Orientamenti ideologici

Si puntava, anzi, sostiene Pupo, a trasformare l’insegnamento in uno strumento privilegiato degli orientamenti ideologici e nazionali del regime. Così, negli anni scolastici dal 1950 al 1953 numerose scuole italiane vennero chiuse, anche perché le autorità – in piena applicazione dei principi del “nazionalismo etnico” – cercarono di dirottare sulle scuole slovene e croate tutti gli studenti i cui cognomi avessero rilevato un’origine slava. L’elemento decisivo della battaglia per la lingua, in questo caso, per l’appunto, fu il decreto Peruško del 1954, che impose il trasferimento in massa nelle classi croato degli alunni con cognomi non “appenninici”: come dire quelli che nel gergo degli anni di piombo venivano definiti “talijanaši”. La tattica del divide et impera doveva risultare “vincente”. Quasi una ripetizione dell’esperienza dalmata di cent’anni prima…

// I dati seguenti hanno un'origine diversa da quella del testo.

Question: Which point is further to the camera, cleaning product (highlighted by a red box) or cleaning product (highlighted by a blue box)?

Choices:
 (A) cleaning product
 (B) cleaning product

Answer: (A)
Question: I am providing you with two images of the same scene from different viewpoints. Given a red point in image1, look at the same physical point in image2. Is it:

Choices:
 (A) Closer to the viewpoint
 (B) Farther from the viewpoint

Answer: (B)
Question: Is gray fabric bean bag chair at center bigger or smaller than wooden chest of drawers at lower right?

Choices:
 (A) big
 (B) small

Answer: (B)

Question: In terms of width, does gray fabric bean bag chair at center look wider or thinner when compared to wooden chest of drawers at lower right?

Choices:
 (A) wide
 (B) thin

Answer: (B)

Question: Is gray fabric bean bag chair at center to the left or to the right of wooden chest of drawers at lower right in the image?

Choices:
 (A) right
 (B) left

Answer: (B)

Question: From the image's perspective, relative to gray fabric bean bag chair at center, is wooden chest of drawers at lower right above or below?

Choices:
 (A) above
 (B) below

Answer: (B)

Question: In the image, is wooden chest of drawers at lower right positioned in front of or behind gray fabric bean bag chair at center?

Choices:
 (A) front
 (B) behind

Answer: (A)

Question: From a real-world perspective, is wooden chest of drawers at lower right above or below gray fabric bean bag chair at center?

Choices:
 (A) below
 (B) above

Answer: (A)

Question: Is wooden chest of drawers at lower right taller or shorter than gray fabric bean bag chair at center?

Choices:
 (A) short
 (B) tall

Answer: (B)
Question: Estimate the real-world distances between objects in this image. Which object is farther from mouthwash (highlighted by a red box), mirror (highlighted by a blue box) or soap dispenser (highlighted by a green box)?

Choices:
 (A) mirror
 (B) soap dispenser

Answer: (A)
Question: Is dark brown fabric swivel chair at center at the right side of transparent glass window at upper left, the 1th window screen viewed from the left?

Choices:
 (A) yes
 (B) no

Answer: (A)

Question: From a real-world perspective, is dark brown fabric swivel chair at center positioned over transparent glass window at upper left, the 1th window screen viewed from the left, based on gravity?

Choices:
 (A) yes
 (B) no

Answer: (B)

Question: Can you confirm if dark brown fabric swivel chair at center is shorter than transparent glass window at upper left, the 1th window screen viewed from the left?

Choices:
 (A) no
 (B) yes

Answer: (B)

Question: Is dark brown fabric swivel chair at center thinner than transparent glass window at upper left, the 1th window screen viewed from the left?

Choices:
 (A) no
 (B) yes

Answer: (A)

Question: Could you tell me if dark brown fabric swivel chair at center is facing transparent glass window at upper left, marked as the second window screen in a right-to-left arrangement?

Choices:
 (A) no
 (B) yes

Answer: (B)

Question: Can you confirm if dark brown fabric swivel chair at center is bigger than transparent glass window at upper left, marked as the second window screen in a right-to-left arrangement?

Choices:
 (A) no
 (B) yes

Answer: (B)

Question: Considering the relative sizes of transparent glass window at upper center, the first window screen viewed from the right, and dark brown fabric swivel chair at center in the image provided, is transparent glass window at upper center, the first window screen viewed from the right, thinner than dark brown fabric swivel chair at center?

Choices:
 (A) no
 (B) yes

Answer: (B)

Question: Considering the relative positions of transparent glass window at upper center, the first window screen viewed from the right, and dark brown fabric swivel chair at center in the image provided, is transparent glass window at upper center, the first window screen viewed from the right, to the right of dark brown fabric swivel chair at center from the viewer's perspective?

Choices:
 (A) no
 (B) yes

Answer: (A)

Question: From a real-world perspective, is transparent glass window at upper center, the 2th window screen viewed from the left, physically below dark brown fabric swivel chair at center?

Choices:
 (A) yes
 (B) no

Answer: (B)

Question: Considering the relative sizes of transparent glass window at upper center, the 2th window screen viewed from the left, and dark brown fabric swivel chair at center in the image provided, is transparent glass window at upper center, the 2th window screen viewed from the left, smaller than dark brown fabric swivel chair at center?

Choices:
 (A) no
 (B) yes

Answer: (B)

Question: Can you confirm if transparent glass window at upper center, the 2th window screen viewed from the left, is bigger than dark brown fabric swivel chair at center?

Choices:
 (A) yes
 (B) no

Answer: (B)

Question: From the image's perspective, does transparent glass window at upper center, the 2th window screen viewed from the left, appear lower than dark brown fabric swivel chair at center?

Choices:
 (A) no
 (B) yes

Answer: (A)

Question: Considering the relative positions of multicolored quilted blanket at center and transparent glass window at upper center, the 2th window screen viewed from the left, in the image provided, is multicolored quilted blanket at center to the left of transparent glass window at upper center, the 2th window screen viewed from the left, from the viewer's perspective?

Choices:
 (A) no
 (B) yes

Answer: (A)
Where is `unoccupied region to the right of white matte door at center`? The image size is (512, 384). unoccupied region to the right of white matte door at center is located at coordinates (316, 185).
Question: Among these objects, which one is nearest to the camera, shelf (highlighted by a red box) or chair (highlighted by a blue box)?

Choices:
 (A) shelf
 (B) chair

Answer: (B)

E qualcosa di simile, in una situazione etnica e nazionale ancor più complessa, intricata e sfuggente sarebbe dovuto avvenire nel 1995 con l’applicazione della circolare Vokić sull’iscrizione nelle scuole italiane soltanto degli alunni di cui almeno un genitore si dichiarasse tassativamente italiano. Quel pericolo è stato fugato, ma la tendenza al marchio etnico, rintracciabile persino nell’obbligo ai seggi elettorali per gli appartenenti alle minoranze di scegliere tra voto etnico o politico, è rimasta.